De acuerdo con los reportes más recientes, el brote ha comenzado a generar preocupación por la aparición de casos sospechosos en zonas que hasta ahora no habían sido afectadas. Las autoridades investigan posibles contagios en las provincias de Tshopo y Haut-Uele, lo que podría indicar una expansión más amplia de la enfermedad fuera del epicentro ubicado en Ituri, una de las regiones más golpeadas por la crisis.
Uno de los puntos de mayor atención se encuentra en Kisangani, en la provincia de Tshopo, donde fueron detectados dos casos sospechosos. Uno de ellos estaría relacionado con la zona sanitaria de Nia-Nia, en Ituri, donde se reportaron los primeros contagios; sin embargo, el otro no tendría una conexión geográfica aparente con los brotes conocidos, situación que ha encendido las alertas entre las autoridades sanitarias.
La enfermedad que circula actualmente corresponde a la variante Bundibugyo del virus del ébola, una forma poco común para la que no existe una vacuna o tratamiento aprobado específicamente. La Organización Mundial de la Salud ya había advertido que el brote seguía en expansión, impulsado en parte por la movilidad de personas infectadas que buscan atención médica fuera de sus comunidades, lo que facilita nuevas cadenas de transmisión.
La situación también se ha complicado por las condiciones en las que trabajan los equipos de respuesta. Personal sanitario en el noreste del país protestó por retrasos en sus pagos y por las condiciones laborales, mientras algunos centros de tratamiento enfrentan alta ocupación y limitaciones de equipo. Estas dificultades se suman a la inseguridad, los ataques contra instalaciones médicas y el conflicto persistente en el este del país, factores que han obstaculizado los esfuerzos para contener el brote.
Mientras tanto, organismos internacionales mantienen la vigilancia sobre la evolución del brote. El Centro Europeo para la Prevención y el Control de Enfermedades reportó que, hasta el 9 de julio, Ituri seguía siendo la provincia más afectada, con 1,601 casos y 511 muertes, seguida por Kivu del Norte y Kivu del Sur. En Uganda, país vecino, se han registrado 20 casos confirmados y dos fallecimientos, aunque no se han informado nuevos contagios desde el 21 de junio.

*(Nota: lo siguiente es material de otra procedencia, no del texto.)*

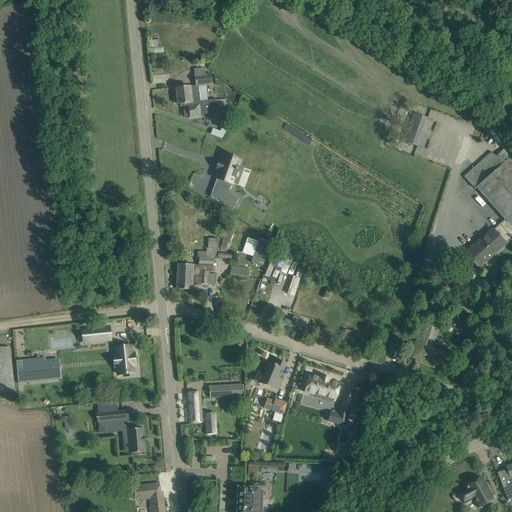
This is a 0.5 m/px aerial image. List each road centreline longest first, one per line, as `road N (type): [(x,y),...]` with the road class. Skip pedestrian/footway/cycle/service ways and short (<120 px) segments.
road 1 (unclassified): [(161,306),(511,405)]
road 2 (unclassified): [(161,306),(130,0)]
road 3 (unclassified): [(183,511),(162,310)]
road 4 (unclassified): [(162,310),(0,324)]
road 5 (unclassified): [(393,511),(425,473),(511,430)]
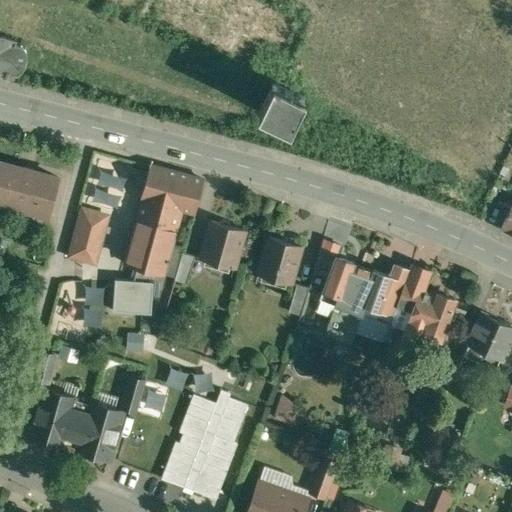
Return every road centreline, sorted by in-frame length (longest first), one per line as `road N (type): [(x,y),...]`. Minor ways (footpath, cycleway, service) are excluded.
road 1 (secondary): [(511,263),(195,152),(0,104)]
road 2 (residential): [(121,511),(0,464)]
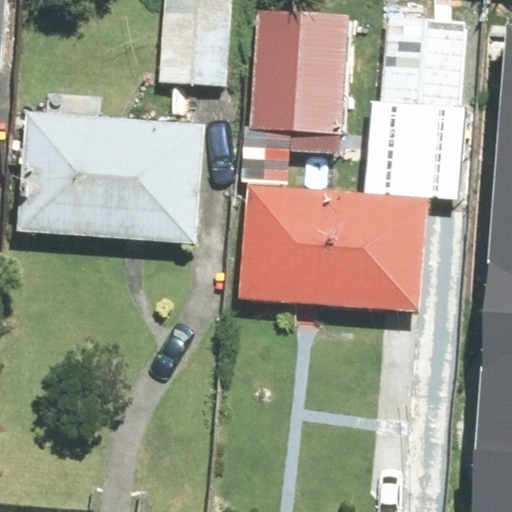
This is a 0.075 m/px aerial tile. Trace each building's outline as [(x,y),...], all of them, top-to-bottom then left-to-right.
[(12,0),(0,0),(0,79),(8,80),(12,0)] [(162,0),(157,93),(229,97),(235,0),(162,0)] [(294,161),(351,163),(357,20),(261,16),(256,139),(295,141),(294,161)] [(382,19),(376,114),(467,120),(472,24),(382,19)] [(511,23),(505,23),(471,506),(511,509),(511,23)] [(19,116),(11,250),(200,261),(207,127),(19,116)] [(422,217),(238,207),(231,321),(415,332),(422,217)]
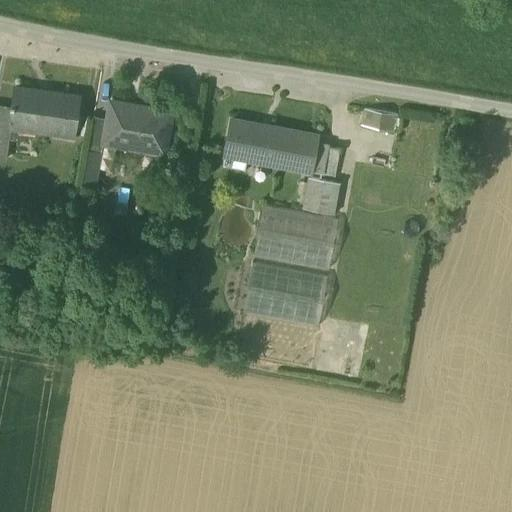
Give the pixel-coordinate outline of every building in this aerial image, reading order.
[(77,97),(13,86),(9,108),(6,125),(9,125),(9,122),(34,126),(33,130),(70,136),(77,97)] [(171,112),(110,101),(107,120),(103,144),(164,154),(171,112)] [(9,108),(0,106),(0,130),(5,132),(7,132),(9,125),(6,125),(9,108)] [(401,117),(363,111),(361,128),(399,134),(401,117)] [(88,137),(91,118),(79,116),(76,135),(88,137)] [(88,137),(80,185),(96,187),(103,144),(107,120),(91,118),(88,137)] [(316,134),(296,131),(230,118),(223,155),(309,171),(316,134)] [(338,147),(325,144),(321,171),(334,173),(338,147)] [(511,153),(510,153),(486,272),(511,276),(511,153)] [(337,184),(307,180),(303,212),(333,216),(337,184)] [(338,220),(263,206),(253,256),(328,270),(338,220)] [(327,277),(252,263),(242,313),(318,327),(327,277)]
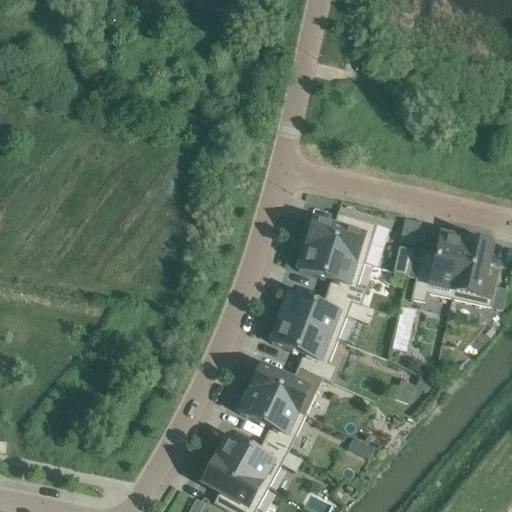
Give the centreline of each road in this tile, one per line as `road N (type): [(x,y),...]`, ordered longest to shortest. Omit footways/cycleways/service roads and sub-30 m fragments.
road 1 (residential): [(129,511),(221,349),(281,168)]
road 2 (residential): [(281,168),(511,225)]
road 3 (residential): [(281,168),(320,0)]
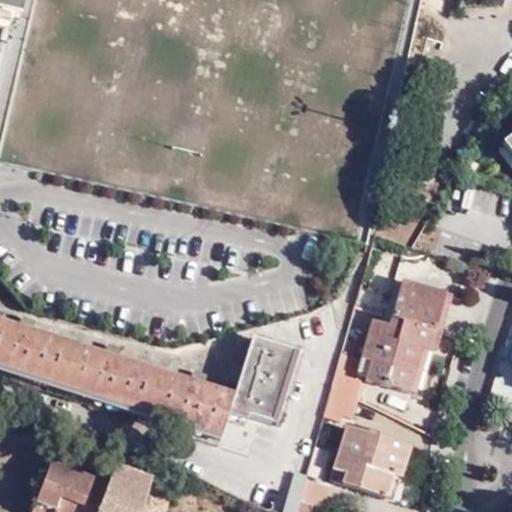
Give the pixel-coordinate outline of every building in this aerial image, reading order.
[(0,0),(0,6),(18,11),(20,0),(0,0)] [(402,34),(414,36),(417,23),(405,20),(402,34)] [(397,55),(409,57),(412,45),(400,42),(397,55)] [(426,356),(441,300),(399,288),(386,332),(373,328),(363,362),(358,379),(367,382),(366,385),(408,397),(420,354),(426,356)] [(228,409),(247,415),(270,422),(294,349),(253,336),(243,366),(235,363),(232,374),(240,376),(235,392),(205,382),(208,373),(196,369),(193,378),(120,357),(123,348),(109,343),(106,352),(32,330),(34,321),(22,317),(19,326),(0,319),(0,365),(220,431),(226,416),(228,409)] [(277,424),(301,352),(294,349),(270,422),(277,424)] [(334,393),(351,401),(358,379),(363,362),(344,356),(334,393)] [(0,371),(218,438),(220,431),(0,365),(0,371)] [(351,401),(334,393),(327,419),(340,423),(342,415),(346,416),(351,401)] [(226,416),(245,421),(247,415),(228,409),(226,416)] [(336,473),(346,476),(343,486),(343,488),(388,500),(395,479),(402,481),(405,481),(414,449),(347,428),(333,472),(336,473)] [(98,511),(105,496),(91,490),(102,463),(59,445),(30,511),(98,511)] [(158,511),(170,487),(135,472),(117,511),(158,511)] [(343,486),(346,476),(336,473),(333,482),(343,486)] [(302,511),(311,479),(311,477),(299,474),(287,511),(302,511)] [(336,489),(311,479),(302,511),(319,511),(322,504),(330,506),(336,489)] [(395,479),(388,500),(395,502),(402,481),(395,479)]
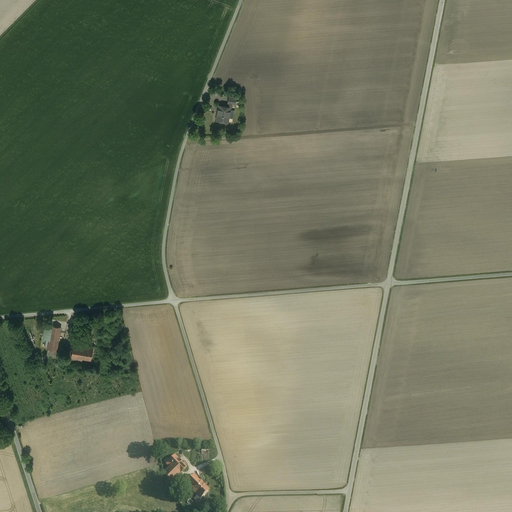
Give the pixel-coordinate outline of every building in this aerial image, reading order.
[(228,103),(232,104),(234,104),(235,97),(229,96),(227,103),(228,103)] [(232,104),(228,103),(228,106),(218,105),(216,120),(228,122),(230,107),(231,107),(232,104)] [(60,327),(45,324),(42,339),(49,340),(46,356),(55,357),(60,327)] [(92,347),(72,343),(70,357),(90,360),(92,347)] [(186,468),(174,456),(166,464),(169,468),(162,475),(170,483),(179,474),(179,475),(186,468)] [(185,485),(191,491),(200,482),(194,475),(185,485)] [(209,490),(200,482),(191,491),(199,500),(209,490)]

El avance del ébola en el Congo representa uno de los mayores desafíos sanitarios recientes para la región. Aunque las autoridades trabajan en labores de aislamiento, rastreo de contactos y atención médica, la expansión hacia nuevas zonas, la falta de herramientas específicas contra esta variante y las dificultades logísticas mantienen encendida la alerta internacional.